In retail inventory management, the concept of a Sales Threshold plays a crucial role in determining how stock is allocated to stores based on the desired Service Level. This article explains what the Sales Threshold is, how it works in practice, and provides best practices for its application to maximize stock efficiency and prevent overstock situations.

Sales Threshold, what is it?

The Sales Threshold is a parameter that helps regulate the amount of stock sent to stores based on the target service level defined within your business. Any value between 1% and 99% can be configured and, essentially, it is translated into the formula:

Sales Threshold = 1 - Desired Service Level

Service Level, on the other hand, refers to the proportion of demand that can be satisfied from existing stock. For example, an 80% service level target means aiming at not ending with a stockout 80% of the time. In order to obtain a 80% service level, the sales threshold for a product should be set at 20%. 
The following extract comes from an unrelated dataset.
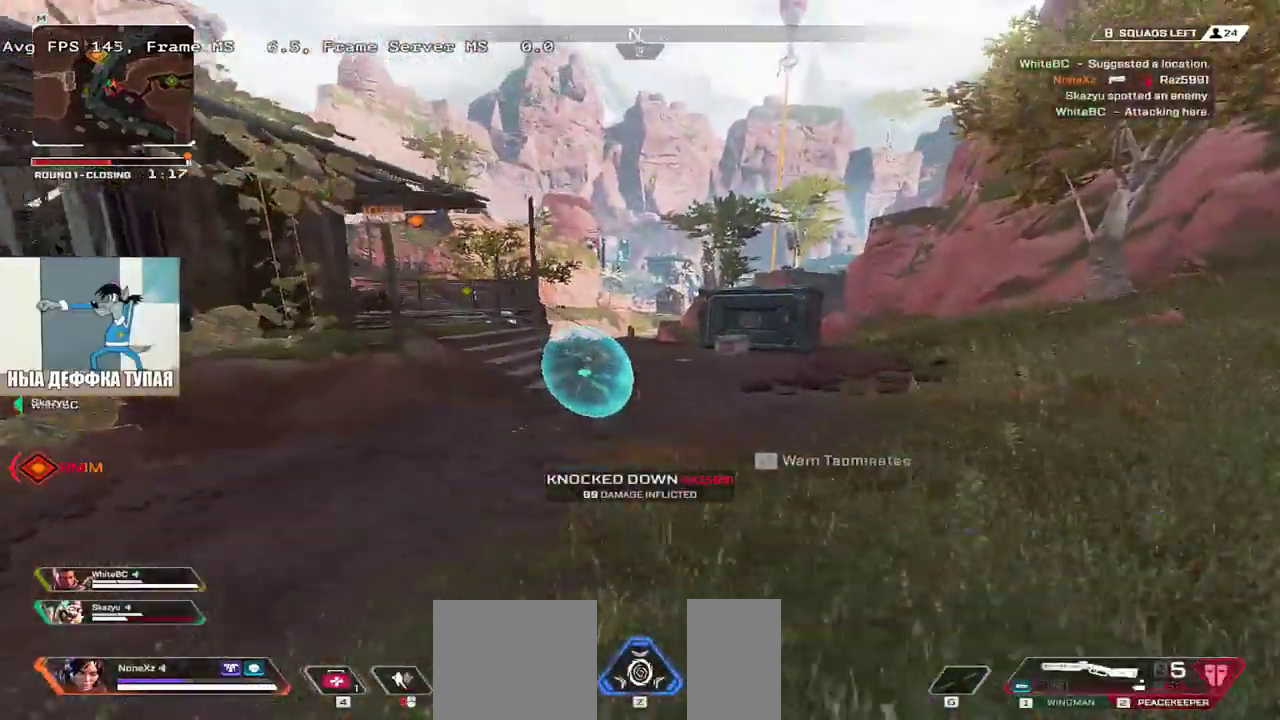
{"keys": [], "mouse": [], "events": [[333, "mouse_right", "down"], [350, "q", "down"], [433, "mouse_right", "up"], [467, "w", "up"], [500, "q", "up"]]}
Therefore, the lower the sales threshold, the higher the service level, meaning more stock is allocated to ensure that customer demand is met, resulting in fewer missed sales due to stockouts. 
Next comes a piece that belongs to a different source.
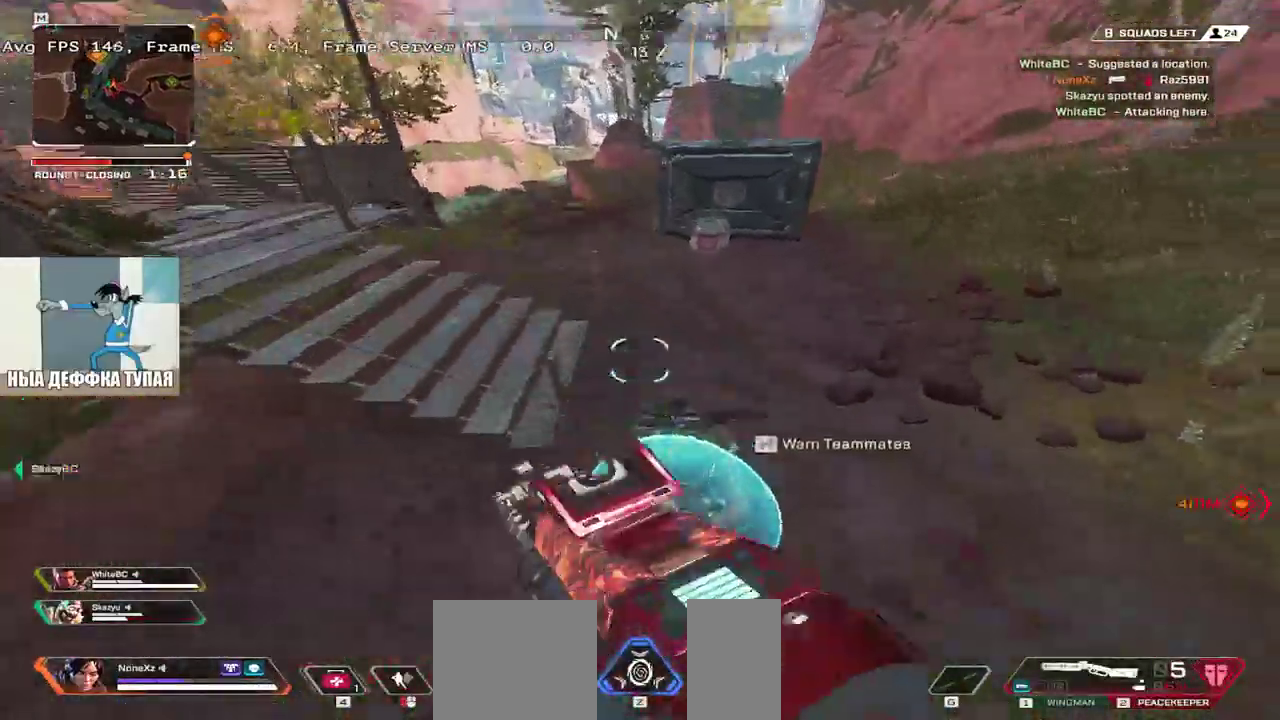
{"keys": ["1", "e"], "mouse": [], "events": [[317, "mouse_left", "down"], [400, "e", "down"], [450, "1", "down"], [483, "mouse_left", "up"]]}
Best Practices for Using the Sales Threshold parameter

1) Leverage the Sales Threshold for Warehouse Scarcity

  • During periods of warehouse scarcity, this parameter can help optimize limited stock by allocating it where it is needed most.

By increasing the sales threshold, those stores where each product is performing best will be prioritized - automatically preventing units from being hoarded in underperforming locations and maximizing this way full price sales. 

2) Balance Service Level and Inventory Costs

  • Setting the sales threshold too low (targeting a very high service level) can lead to excessive overstock, which ties up capital and leads to markdowns and higher holding costs. 
  • On the other hand, a higher threshold (targeting a lower service level) could lead to stockouts and missed sales. 

Having a good strategy defined that strikes a balance is crucial. Therefore, investing some time at the beginning of each season defining what your Threshold strategy will look like is highly recommended. If you are interested in this topic, continue reading the next section “How to build a Service Level Matrix”, where we share some tips and best practices on nailing the usage of the Sales Threshold.


How to build a Service Level Matrix 

1º) Segment products thoughtfully: Not all products should be treated equally. Differentiate products based on aspects like:

  • Their role in your assortment: core, seasonal, promotional, luxury… and use that segmentation to set different service levels.
  • Their margin:
    • For high margin products, where each sale contributes significantly to profitability, retailers can afford to maintain a higher service level (90-95%). This ensures you don't miss out on sales opportunities for more profitable products.
    • For lower margin products instead, you may aim for a moderate service level (75-90%) to balance stock investment and risk. Overstocking these items ties up more capital without a significant profit return.
  • Their Warehouse stock situation:
    • When warehouse stock is limited, prioritize high-performing stores by increasing the sales threshold. 
    • If stock levels are high in the warehouse, you can afford to maintain higher service levels across the network through lower thresholds.

2º) Monitor and refine: Allow for flexibility in your service level settings as the season progresses. A dynamic strategy that allows you to refine your matrix in response to shifts in consumer behavior, product performance and inventory levels is more effective than a static one.

3º) Collaborate across departments: Align service level goals with both merchandising and buying teams, ensuring that demand forecasts, sales goals, and purchasing plans are integrated into service level decisions.